I would expect code that continually changes and deprecates and creates new features is still looking for a good problem domain fit.

dakshgupta•34m ago
Most of our customers are enterprises, so I feel relatively comfortable assuming they have some decent testing and QA in place. Perhaps I am too optimistic?
vb-8448•34m ago
It's tricky, but one can assume that code written once and not touched in a while is good code (didn't cause any issues, performance is good enough, ecc).

I guess you can already derive this value if you sum the total line changed by all PRs and divide it by (SLOC end - SLOC start). Ideally it must be a value slightly greater than 1.

sillyfluke•33m ago
It depends on how well you vetted your sanples.

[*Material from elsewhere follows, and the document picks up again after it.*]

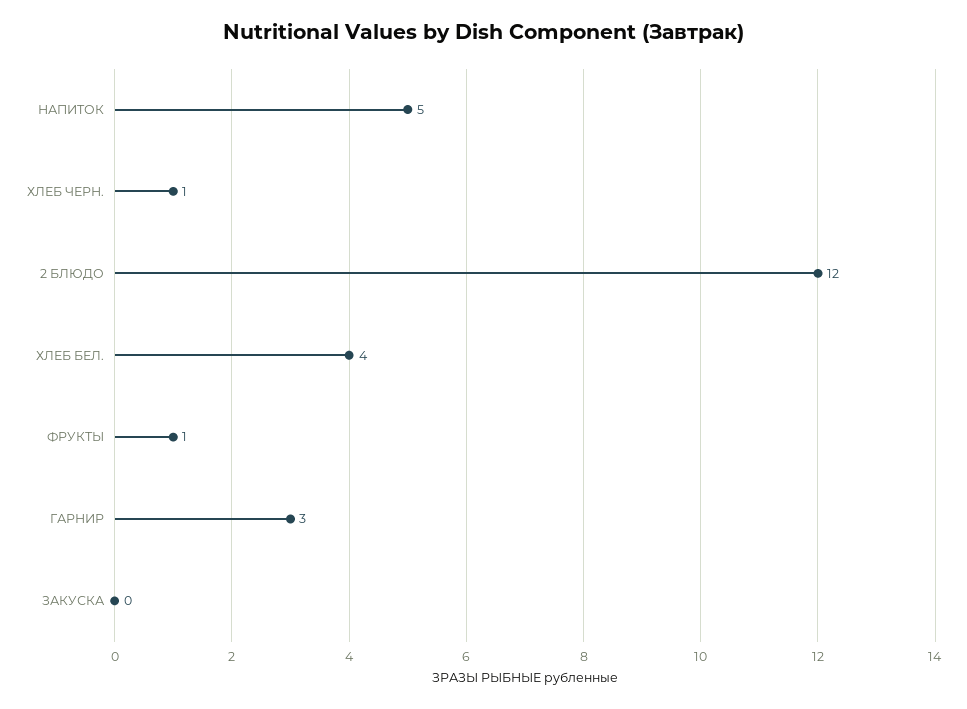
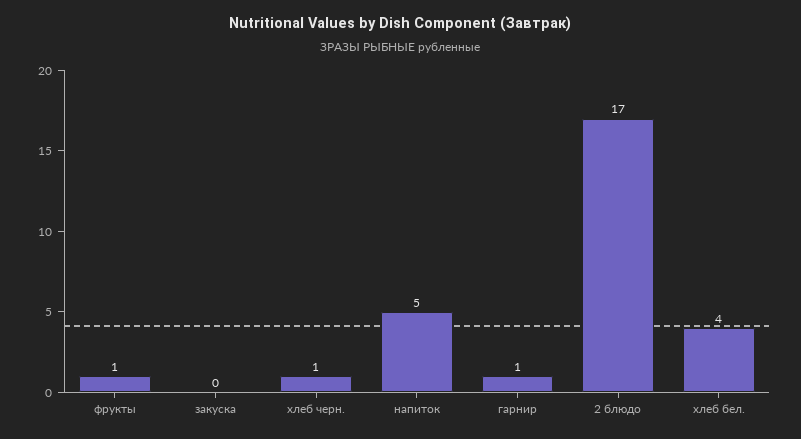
2 БЛЮДО: 12 -> 17
ГАРНИР: 3 -> 1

fyi: You headline with "cross-industry", lead with fancy engineering productivity graphics, then caption it with small print saying its from your internal team data. Unless I'm completely missing something, it comes of as a little misleading and disingenuous. Maybe intro with what your company does and your data collection approach.

dakshgupta•27m ago
Apologies, that is poor wording on our part. It's internal data from engineers that use Greptile, which are tens of thousands of people from a variety of industries. As opposed to external, public data, which is where some of the charts are from.
magicloop•9m ago
Your graphs roughly marry up with my anecdotal experience. After a while, when you know when and how to utilize LLMs/agents, coding does become more productive. There is a discernible improvement in productivity at the same quality level.

Also I notice it when the LLMs are offline. It feels a bit like when the internet connect fails. You remember the old days of lower productivity.

Of course, there is a lot of junk/silly ways to approach these tools but all tools are just a lever, and need judgement/skill to use them well.